As medidas institucionais são evidentemente insuficientes, seja pelo relapso em tratar do tema, seja porque a melhora da vida dos setores oprimidos é barrada pelos trâmites da burocracia universitária.  Acabam atuando apenas quando o pior está acontecendo ou já aconteceu, deixando de lado medidas básicas de prevenção, como a melhoria da iluminação, uma reivindicação do movimento que é travada por orçamento, licitações e um monte de outras coisas que nos fazem questionar por que há dinheiro para construir prédio de iniciativa privada na USP, mas é difícil mais investimento para a proteção de mulheres e pessoas LGBTQIAP+.

 Pelo fortalecimento dos coletivos feministas e autodefesa coletiva dos oprimidos!

Sabemos que não podemos ficar esperando a reitoria e a prefeitura do campus fazerem algo para nossa proteção! Precisamos nos organizar para criar e fortalecer espaços de resistência e permanência na universidade controlados pelas estudantes, através dos coletivos feministas, que cumprem um papel fundamental de acolhimento, troca e fortalecimento individual e coletivo.

As mulheres e pessoas LGBTIAP+ tem todo direito de se defender contra a violência que sofrem e isso perpassa ter coletivos na universidade que possibilitem um ambiente de compartilhamento e aprendizado, promovendo a auto defesa de mulheres e pessoas trans. Porque se as instâncias da universidade não funcionam, se a PM não está no campus para nos proteger e vivemos com medo constante, nos resta, além de nos revoltar com as respostas insuficientes da universidade, nos organizamos para nos auto defender e proteger. 

É imprescindível o fortalecimento dos setores oprimidos, até porque a universidade não é um espaço de acolhimento por si só, e os coletivos são ferramentas fundamentais para isso. Com todos os últimos ocorridos na universidade, de violência e pavor intermitente da vida no campus para mulheres e pessoas trans, evidenciou-se ainda mais a importância da luta pela articulação pela nossa segurança, desde a criação de grupos para não andarmos sozinhas, como foi a iniciativa das militantes do Rebeldia com o grupo “Volte Segura”,  até oficinas de auto defesa para mulheres e pessoas trans impulsionada pelo coletivo feminista Macabéas e CAELL. Apesar das dificuldades do tema na universidade, as alternativas de auto organização são respostas para combater a negligência institucional e nos fortalecer diante de todos os ataques que sofremos dentro e fora da universidade.    

Construir uma alternativa revolucionária para as mulheres e os setores oprimidos!

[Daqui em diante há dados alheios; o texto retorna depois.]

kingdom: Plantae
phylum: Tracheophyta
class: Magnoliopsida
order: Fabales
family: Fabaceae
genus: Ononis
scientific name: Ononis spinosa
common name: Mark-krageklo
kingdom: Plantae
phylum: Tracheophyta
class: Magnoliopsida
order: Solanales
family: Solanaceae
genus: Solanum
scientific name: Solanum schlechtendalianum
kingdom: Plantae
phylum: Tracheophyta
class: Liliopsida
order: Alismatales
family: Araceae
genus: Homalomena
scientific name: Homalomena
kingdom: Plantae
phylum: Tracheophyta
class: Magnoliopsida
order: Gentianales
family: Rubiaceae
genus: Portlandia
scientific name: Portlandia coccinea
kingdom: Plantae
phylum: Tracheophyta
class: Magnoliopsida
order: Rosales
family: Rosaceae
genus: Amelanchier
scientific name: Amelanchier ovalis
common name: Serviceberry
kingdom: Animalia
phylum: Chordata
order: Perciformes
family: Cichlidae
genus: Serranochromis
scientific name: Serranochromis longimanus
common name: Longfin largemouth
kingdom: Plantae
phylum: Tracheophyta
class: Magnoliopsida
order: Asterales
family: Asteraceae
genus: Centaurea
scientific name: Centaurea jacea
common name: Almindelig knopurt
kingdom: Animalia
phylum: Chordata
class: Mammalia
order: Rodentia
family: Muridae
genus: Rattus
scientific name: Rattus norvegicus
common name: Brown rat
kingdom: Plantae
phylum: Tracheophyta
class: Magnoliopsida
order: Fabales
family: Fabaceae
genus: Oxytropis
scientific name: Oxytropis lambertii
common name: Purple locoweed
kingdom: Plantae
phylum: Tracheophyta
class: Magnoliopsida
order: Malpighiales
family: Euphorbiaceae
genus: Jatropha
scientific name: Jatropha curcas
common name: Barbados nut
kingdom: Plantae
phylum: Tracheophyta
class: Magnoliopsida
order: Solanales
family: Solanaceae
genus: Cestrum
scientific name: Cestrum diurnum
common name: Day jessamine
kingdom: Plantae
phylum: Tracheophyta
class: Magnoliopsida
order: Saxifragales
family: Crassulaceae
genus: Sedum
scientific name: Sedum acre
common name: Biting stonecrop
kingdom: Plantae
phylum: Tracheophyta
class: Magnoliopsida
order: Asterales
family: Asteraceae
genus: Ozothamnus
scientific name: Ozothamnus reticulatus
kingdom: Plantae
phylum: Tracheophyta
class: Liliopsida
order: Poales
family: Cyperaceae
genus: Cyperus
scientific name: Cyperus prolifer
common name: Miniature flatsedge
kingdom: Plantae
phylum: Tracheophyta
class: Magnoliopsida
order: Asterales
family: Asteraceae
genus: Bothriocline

É indiscutível que a nossa luta diária por direitos e contra todo ataque é fundamental, para pressionarmos e mantermos o mínimo de segurança que temos no interior dessa sociedade capitalista e da luta de classes, porém, se não tivermos no nosso horizonte um projeto de uma sociedade que irá superar definitivamente esse sistema, não é possível imaginarmos uma vitória permanente.

O sistema capitalista, com suas desigualdades e exploração, gera uma realidade onde os direitos conquistados são constantemente ameaçados e revertidos. Um exemplo disso é o PL do estupro, que tenta retirar uma das lutas mais antigas do movimento que é o aborto legal, sendo que mesmo o que se tem antes da PL é insuficiente, por não ser amplo e irrestrito. Mesmo as reivindicações mínimas são negadas e os direitos democráticos são retirados no capitalismo. Por isso, os avanços que conseguimos ao longo dos anos são conquistados com nossa árdua luta e estão sempre sujeitos a retrocessos. A conquista de direitos é um processo contínuo de pressão, e sem uma visão mais ampla e um projeto revolucionário que vá muito além das medidas paliativas, a nossa liberdade e segurança estão constantemente ameaçadas. 

Por isso a importância da auto organização dos setores oprimidos, comprometidos com a luta da classe trabalhadora, para que continuemos lutando por direitos, mas ao mesmo tempo construirmos uma alternativa revolucionária sem nenhuma confiança em governos e nas reitorias, para que não vejamos nas medidas institucionais e de concessão mínima, que só mitigam o nosso sofrimento por tempo indeterminado, uma saída para nossa libertação.